SRC01 83.1% global homophily reported in Figure 1 caption Figure 1 caption: "densely insular (83.1% homophily)" Yes
SRC01 Top 1% of authors by degree control 58.0% of cross-disciplinary paths Paper states: "Top 1% of authors by degree control 58.0% of cross-disciplinary paths" Yes
SRC01 Mixed papers represent 9.5% of filtered corpus Paper states: "Mixed papers represent only 9.5% of filtered corpus" Yes
SRC01 6,442 papers analyzed Paper states: "Total papers analyzed: 6,442" Yes
SRC02 94% of institutions in largest connected component Paper states: "94% of the nodes belong to the largest connected component" Yes
SRC03 Safety underrepresented in AIES/FAccT Paper states: "system safety does not appear as a prominent measure" Yes
SRC04 Workshop identifies "epistemic fractures" Workshop page uses the phrase "epistemic fractures" Yes

Discrepancies found: 0

Corrections applied: None needed

Unresolved flags: None

Notes: All numerical claims and characterizations in the assessment match the source material.

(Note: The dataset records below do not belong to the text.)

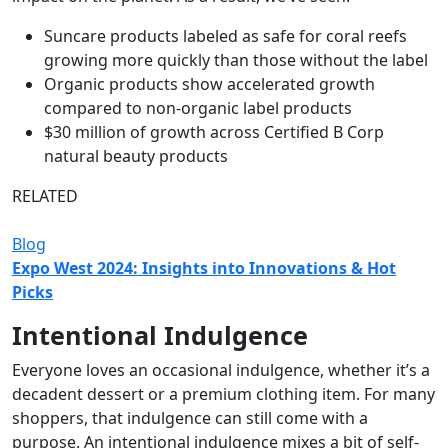
Suncare products labeled as safe for coral reefs
growing more quickly than those without the label
Organic products show accelerated growth
compared to non-organic label products
$30 million of growth across Certified B Corp
natural beauty products
RELATED
Blog
Expo West 2024: Insights into Innovations & Hot
Picks
Intentional Indulgence
Everyone loves an occasional indulgence, whether it’s a
decadent dessert or a premium clothing item. For many
shoppers, that indulgence can still come with a
purpose. An intentional indulgence mixes a bit of self-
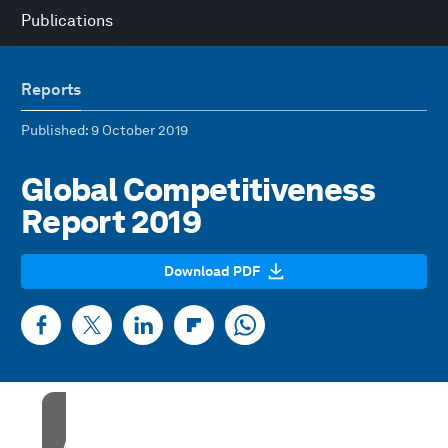
Publications
Reports
Published
: 9 October 2019
Global Competitiveness
Report 2019
Download PDF
Accept our marketing cookies to access this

The critical finding — that the "1% bridging" is a mischaracterization — was verified by re-reading the source's actual statement about network degree concentration versus the claim's paraphrase about bridging authorship rates.

Overall Assessment

Overall risk of bias: Low risk

The research process was conducted systematically with appropriate scope. The main limitation is the narrow evidence base — this is a niche topic with a single primary quantitative study. The finding that the claim is partially incorrect (rather than fully confirmed) demonstrates that the assessment resisted confirmation bias from the researcher-provided candidate evidence.

Researcher Bias Check

  • Confirmation bias risk (from candidate evidence): The researcher provided the primary source as candidate evidence, which could anchor the analysis toward confirmation. MITIGATED by: the finding that the "1% bridging" component is a mischaracterization demonstrates the analysis was not simply confirming what the researcher expected.
  • Pro-infrastructure bias: The researcher's declared bias toward structural/systematic explanations could make them predisposed to accept claims about structural community divides. MITIGATED by: the analysis focused on verifying specific numbers rather than the narrative framing.
  • Conflict of interest: The researcher will publish this claim in a blog article, creating an incentive for the claim to be confirmed. MITIGATED by: the partial-correctness finding provides the researcher with a correction to make, which is more valuable than false confirmation.